Le poesie di Emanuele Marcuccio

 

In questa silloge poetica di Emanuele Marcuccio, “Per una strada” (Sbc, 2009), ci sono continui rimandi ad un senso profondo di immediatezza, l’attimo che viene colto nella sua bellezza furtiva, quella che appare e velocemente scompare. I testi della raccolta seguono una parabola che ha la durata di quasi un ventennio, segno che la poesia è frequentata con assiduità ma anche con il rispetto dovuto ad una forma artistica così nobile.
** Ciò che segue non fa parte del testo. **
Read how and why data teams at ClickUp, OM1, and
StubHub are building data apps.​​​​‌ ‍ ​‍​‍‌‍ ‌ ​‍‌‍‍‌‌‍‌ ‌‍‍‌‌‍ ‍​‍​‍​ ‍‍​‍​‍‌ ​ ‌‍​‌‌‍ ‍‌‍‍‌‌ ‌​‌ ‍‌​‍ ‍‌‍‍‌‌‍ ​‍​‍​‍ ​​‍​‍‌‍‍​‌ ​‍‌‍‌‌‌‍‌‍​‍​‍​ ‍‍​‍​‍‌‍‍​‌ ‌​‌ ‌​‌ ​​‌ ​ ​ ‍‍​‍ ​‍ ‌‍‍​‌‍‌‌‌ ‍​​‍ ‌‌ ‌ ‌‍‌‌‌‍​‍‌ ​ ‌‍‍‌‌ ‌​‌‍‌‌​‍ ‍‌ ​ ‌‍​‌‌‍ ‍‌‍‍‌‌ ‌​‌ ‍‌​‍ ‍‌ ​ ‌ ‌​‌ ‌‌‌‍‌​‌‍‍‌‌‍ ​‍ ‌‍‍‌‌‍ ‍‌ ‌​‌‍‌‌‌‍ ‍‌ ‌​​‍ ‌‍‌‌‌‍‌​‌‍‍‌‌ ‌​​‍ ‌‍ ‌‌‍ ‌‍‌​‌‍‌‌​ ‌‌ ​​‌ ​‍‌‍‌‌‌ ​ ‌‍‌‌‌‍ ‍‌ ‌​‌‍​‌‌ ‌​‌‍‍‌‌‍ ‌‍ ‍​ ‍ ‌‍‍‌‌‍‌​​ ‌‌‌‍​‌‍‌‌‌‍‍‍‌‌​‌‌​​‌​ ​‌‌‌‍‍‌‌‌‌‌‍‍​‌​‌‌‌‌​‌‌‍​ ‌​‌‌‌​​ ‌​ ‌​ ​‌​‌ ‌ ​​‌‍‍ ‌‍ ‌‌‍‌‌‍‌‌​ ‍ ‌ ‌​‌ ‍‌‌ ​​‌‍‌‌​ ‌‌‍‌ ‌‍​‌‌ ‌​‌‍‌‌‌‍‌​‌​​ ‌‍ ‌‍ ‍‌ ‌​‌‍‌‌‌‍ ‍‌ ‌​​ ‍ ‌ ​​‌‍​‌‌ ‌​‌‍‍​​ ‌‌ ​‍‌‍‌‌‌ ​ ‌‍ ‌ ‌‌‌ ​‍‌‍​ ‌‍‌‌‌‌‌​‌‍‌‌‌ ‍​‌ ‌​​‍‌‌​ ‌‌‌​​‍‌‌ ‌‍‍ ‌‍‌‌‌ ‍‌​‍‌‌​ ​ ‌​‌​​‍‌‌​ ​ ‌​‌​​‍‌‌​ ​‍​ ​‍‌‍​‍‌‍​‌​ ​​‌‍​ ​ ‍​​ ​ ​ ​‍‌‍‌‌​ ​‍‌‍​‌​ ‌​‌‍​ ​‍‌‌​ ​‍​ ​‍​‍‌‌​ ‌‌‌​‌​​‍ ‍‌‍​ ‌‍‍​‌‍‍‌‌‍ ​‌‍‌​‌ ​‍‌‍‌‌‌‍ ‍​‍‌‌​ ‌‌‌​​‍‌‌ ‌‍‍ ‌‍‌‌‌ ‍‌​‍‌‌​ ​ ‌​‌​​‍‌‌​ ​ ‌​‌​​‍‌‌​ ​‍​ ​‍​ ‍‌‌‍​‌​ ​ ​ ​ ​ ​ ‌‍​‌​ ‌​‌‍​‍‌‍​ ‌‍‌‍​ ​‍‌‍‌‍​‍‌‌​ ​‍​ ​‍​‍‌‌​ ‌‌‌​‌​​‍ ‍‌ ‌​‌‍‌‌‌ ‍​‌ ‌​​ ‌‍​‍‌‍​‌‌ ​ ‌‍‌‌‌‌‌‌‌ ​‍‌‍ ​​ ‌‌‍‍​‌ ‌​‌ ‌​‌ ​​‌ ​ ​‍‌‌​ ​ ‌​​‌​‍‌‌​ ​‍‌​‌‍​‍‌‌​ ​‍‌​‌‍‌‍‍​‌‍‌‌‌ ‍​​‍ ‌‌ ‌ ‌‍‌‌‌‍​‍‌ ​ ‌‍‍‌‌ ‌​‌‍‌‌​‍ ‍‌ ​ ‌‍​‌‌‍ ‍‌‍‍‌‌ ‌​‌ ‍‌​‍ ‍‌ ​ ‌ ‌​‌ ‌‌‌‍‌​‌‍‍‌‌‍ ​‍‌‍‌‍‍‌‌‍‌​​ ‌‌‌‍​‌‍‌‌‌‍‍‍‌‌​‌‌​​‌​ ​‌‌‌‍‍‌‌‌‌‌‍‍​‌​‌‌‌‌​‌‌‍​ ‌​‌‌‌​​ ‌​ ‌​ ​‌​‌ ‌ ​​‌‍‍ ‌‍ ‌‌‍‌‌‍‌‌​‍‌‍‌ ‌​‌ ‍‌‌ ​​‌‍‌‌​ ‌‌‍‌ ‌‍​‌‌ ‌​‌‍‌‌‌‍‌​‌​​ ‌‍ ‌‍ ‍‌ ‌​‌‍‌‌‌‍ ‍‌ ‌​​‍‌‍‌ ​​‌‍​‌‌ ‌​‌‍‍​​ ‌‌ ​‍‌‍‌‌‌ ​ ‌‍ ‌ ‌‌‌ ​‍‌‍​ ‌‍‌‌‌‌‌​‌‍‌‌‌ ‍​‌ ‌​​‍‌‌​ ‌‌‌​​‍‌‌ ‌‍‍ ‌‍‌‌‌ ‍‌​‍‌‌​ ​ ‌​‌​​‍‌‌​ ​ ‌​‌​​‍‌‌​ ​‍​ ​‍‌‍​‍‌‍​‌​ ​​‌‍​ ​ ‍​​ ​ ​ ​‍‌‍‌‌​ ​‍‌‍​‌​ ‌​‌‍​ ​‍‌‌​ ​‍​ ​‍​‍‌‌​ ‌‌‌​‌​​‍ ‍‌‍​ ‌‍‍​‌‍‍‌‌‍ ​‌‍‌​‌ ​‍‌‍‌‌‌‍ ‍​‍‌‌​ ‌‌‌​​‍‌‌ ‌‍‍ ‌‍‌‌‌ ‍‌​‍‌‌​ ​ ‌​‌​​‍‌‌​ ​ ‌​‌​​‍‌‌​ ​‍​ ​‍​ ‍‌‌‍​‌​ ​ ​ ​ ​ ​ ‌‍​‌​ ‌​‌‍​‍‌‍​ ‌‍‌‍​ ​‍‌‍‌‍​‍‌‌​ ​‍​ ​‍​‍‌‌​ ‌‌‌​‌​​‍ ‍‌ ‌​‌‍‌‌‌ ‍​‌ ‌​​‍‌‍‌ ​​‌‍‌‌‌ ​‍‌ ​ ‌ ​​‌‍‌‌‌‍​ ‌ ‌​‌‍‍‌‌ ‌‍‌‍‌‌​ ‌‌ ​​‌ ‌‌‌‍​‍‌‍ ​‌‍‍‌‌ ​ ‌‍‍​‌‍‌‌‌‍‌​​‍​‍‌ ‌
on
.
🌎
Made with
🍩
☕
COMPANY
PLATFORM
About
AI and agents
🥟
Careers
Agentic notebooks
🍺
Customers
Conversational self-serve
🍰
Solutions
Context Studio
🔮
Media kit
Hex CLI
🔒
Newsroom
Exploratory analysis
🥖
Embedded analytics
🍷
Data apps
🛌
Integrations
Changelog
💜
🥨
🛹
I primi testi, datati millenovecentonovanta, evidenziano i sintomi di una adolescenza che è voglia di evasione, non rabbia ma bisogno di comprendere le proprie radici, il senso stesso dello stare al mondo. Il volume si apre con versi che anticipano un itinerario: “Forse, quando l’agire in tal modo / è una casa antica, / diviene un gran cumulo / di mali il divenire: / e le fessure di ogni ante / sono ostruite, / si frangono i muri / e la scuola è in alto mare […] (“La scuola è in alto mare”). Il viaggio non è solo interiore, può essere reale ma altrettanto doloroso come quello de “Il viandante”: Viandante solitario, / dell’aspro calle del mondo, / l’irsute vie hai tu varcato […]”.
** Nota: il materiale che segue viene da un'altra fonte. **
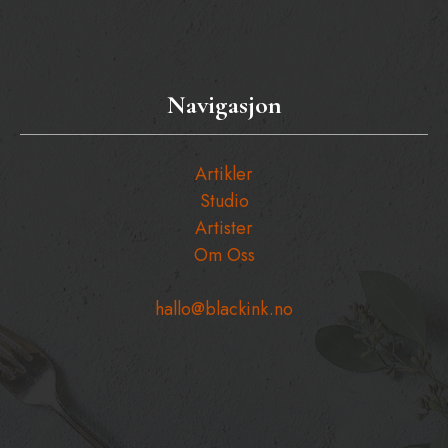
Navigasjon
Artikler
Studio
Artister
Om Oss
hallo@blackink.no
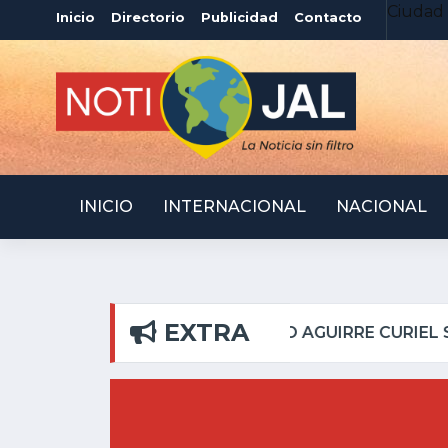
Ciudad 
Inicio
Directorio
Publicidad
Contacto
INICIO
INTERNACIONAL
NACIONAL
EXTRA
PILAR
ATOTONILQUIL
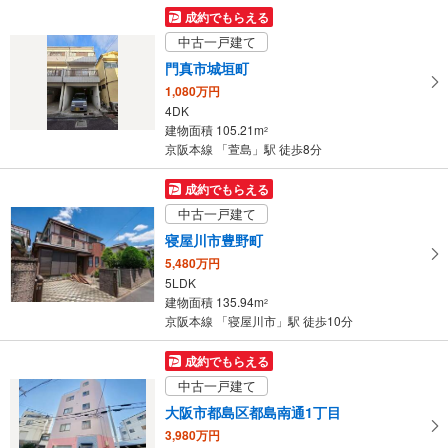
98.95m
（実測）
2
成約でもらえる
大阪府大阪市淀川区野中南1丁目
中古一戸建て
門真市城垣町
1,080万円
4DK
建物面積 105.21m
2
京阪本線 「萱島」駅 徒歩8分
成約でもらえる
中古一戸建て
寝屋川市豊野町
5,480万円
5LDK
建物面積 135.94m
2
京阪本線 「寝屋川市」駅 徒歩10分
成約でもらえる
中古一戸建て
大阪市都島区都島南通1丁目
3,980万円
Le poesie del biennio millenovecentonovantaquattro e millenovecentonovantacinque alternano istantanee immaginifiche di un forte ed intimo lirismo ed evocazioni di autori del presente e del passato, personaggi storici e dell’universo mitico - letterario. Ombre o fantasmi che appaiono come elementi poetici, numi tutelari, universi paralleli e opposti che ora attraggono, ora ispirano, ora si sovrappongono. Da un Leopardi che emana una “aura divina del meraviglioso / mare di mille illusioni” ad un Amleto con cui “Dolore risorge / a l’etere funesto”, da un Annibale “stanco di battaglie” ad un Seneca “radioso astro”. E poi Leonardo Sciascia ([…] “Ci illumini con la tua aura, / reale ci mostri il baratro / della storia […]”), simbolo egli stesso non più solo di vita e di letteratura ma di una terra, la Sicilia, amata e considerata fonte inesauribile di ispirazione (“Palermo”: […] “Terra natia, che sovente / mi ha fatto fantasticar! […]”).

Le poesie degli “anni zero” (con due curiosi vuoti: il primo tra il duemilauno e il duemilasei, il secondo tra il duemilasei ad oggi) segnano da un lato una maturità linguistica e umana meno legata a spunti classici e classicistici di tradizione scolastica e dall’altro una maggiore estroflessione dell’io che si inserisce in un varco aperto da giovanissimo e mai chiuso neanche quando l’oblio “ti sommerge con la sua luna”, il mondo “ti dimentica” e “ti abbandona con la sua fine”. Una lingua sempre attenta e anche troppo ricercata che emana un odore di antico e un sapore polveroso ma mai inattuale o banale. Un atto d’amore per la poesia. O, meglio, di fede.